Every company has a brand. Your brand is simply what your customers think about you and how they spread that brand to others through word of mouth. Maybe you think you don’t have a brand. If so, that isn’t likely. Invisibility is a brand, too — and it’s one you want to change.

Creating a Brand
Creating or controlling your brand can seem daunting. After all, brand marketers spend millions of dollars each year on television, print and Internet advertising. How can the average marketer afford that? The good news is that you don’t have to. Your brand only matters to the people that you want to buy your products, either now or in the future. This doesn’t need to happen on a mass scale. You can micro-target to your intended customer base and be just as effective. One of the easiest ways to micro-target is to use 1:1 printing.

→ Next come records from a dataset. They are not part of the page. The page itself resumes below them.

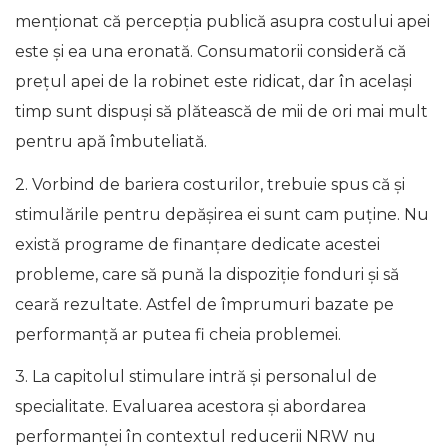
menționat că percepția publică asupra costului apei
este și ea una eronată. Consumatorii consideră că
prețul apei de la robinet este ridicat, dar în același
timp sunt dispuși să plătească de mii de ori mai mult
pentru apă îmbuteliată.
2. Vorbind de bariera costurilor, trebuie spus că și
stimulările pentru depășirea ei sunt cam puține. Nu
există programe de finanțare dedicate acestei
probleme, care să pună la dispoziție fonduri și să
ceară rezultate. Astfel de împrumuri bazate pe
performanță ar putea fi cheia problemei.
3. La capitolul stimulare intră și personalul de
specialitate. Evaluarea acestora și abordarea
performanței în contextul reducerii NRW nu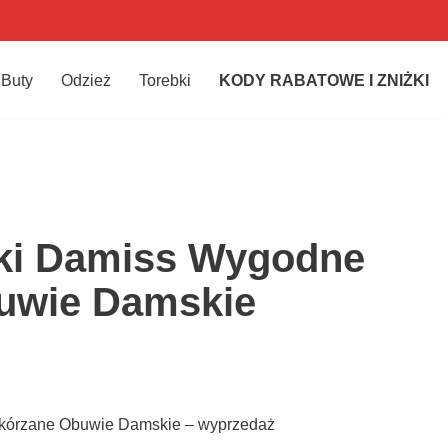
Buty
Odzież
Torebki
KODY RABATOWE I ZNIŻKI
ki Damiss Wygodne
uwie Damskie
kórzane Obuwie Damskie – wyprzedaż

Take the example of Guardian Home Care Holdings. It used 1:1 printing to reduce the cost of acquisition of new employees by replacing its traditional recruiting and newspaper advertising with personalized prospecting postcards. Guardian sent mailers to a highly targeted list of health care workers. The mailers were personalized based on gender, race, specialty and other demographics impacting recipients’ employment concerns. The program reduced the cost of finding new hires from around $3,000 to less than $100, but there was a branding impact, too. Recipients were so impressed with the mailers that they often brought them to interviews, telling recruiters that the high-tech, personalized approach gave them the impression that Guardian was the kind of place they wanted to work. Guardian was seen as an innovative, progressive company that is on the leading edge of health care.

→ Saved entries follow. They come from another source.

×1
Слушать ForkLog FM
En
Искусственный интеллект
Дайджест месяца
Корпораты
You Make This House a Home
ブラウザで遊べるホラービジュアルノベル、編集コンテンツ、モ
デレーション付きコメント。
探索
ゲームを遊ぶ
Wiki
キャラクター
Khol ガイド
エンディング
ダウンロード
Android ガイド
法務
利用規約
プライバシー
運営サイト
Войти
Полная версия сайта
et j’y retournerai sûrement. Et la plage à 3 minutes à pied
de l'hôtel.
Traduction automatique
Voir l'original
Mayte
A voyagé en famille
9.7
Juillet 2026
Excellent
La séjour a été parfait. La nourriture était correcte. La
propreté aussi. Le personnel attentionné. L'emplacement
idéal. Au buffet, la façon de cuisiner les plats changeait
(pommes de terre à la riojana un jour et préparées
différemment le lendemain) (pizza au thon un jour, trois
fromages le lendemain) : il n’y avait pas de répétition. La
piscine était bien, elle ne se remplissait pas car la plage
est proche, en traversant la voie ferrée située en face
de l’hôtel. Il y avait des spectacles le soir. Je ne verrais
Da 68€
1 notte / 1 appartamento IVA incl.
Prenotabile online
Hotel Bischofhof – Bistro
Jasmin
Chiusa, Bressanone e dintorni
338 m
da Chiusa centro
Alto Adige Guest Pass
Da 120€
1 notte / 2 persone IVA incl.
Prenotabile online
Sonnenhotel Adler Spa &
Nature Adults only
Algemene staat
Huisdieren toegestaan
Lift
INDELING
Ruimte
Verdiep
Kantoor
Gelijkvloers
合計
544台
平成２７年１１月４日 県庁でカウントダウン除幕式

Another company reaping positive branding from its 1:1 marketing is Howard Hanna Real Estate. Every time a Howard Hanna agent sells a house, the company’s system sends out an automatic, personalized notification to all of the neighbors in the local area. Agents also have the ability to take even greater control of the personalization, adding their own images and text to make the message even more relevant to the homeowners receiving it. Recipients know that if you want to sell your house, one of Howard Hanna is the place to go.

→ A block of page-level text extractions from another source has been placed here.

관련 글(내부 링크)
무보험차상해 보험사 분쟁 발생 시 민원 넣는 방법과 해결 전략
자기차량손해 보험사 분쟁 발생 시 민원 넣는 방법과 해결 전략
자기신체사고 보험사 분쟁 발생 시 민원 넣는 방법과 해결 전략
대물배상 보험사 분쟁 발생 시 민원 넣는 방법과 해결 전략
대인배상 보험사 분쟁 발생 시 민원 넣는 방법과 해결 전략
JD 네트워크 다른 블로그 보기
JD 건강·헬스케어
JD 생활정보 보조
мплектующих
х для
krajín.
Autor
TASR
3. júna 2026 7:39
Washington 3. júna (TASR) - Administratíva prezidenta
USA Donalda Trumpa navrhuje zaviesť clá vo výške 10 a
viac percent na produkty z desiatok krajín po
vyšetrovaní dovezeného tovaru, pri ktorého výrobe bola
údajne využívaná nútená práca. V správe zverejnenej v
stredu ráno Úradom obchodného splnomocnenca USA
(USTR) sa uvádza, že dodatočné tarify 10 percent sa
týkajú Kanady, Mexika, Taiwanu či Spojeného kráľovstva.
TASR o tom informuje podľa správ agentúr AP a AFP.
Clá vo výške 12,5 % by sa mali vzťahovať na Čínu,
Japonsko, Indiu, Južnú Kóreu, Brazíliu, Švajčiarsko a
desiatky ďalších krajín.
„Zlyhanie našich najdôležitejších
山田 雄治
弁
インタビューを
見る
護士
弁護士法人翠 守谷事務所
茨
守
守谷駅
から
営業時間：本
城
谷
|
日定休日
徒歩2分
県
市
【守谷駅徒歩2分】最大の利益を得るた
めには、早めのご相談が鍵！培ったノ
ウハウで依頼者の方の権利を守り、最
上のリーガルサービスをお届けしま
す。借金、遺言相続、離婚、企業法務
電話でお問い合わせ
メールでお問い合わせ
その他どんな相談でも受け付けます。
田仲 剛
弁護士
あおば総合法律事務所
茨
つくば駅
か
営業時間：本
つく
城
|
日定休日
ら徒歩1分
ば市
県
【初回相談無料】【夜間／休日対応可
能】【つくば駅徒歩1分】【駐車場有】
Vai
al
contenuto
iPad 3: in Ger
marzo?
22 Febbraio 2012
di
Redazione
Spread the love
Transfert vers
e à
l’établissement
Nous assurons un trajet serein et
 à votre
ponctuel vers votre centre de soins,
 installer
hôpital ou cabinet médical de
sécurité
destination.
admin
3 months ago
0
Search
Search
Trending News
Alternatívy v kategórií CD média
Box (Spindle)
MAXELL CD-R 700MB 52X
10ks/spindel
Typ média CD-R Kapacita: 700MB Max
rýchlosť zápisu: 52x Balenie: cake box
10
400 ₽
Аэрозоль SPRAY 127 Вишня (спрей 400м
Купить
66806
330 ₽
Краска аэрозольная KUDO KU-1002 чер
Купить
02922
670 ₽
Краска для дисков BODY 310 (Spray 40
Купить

Thus, we have two different branding messages, created by two very different companies, with the 1:1 marketing approach in common. The volumes of these mailers are relatively low, targeting only the companies’ intended prospect bases, and allowing companies to precisely manage the message and control their brands for a very manageable cost. The benefit is a double bang for the buck, higher response rates and powerful impact on company branding, as well.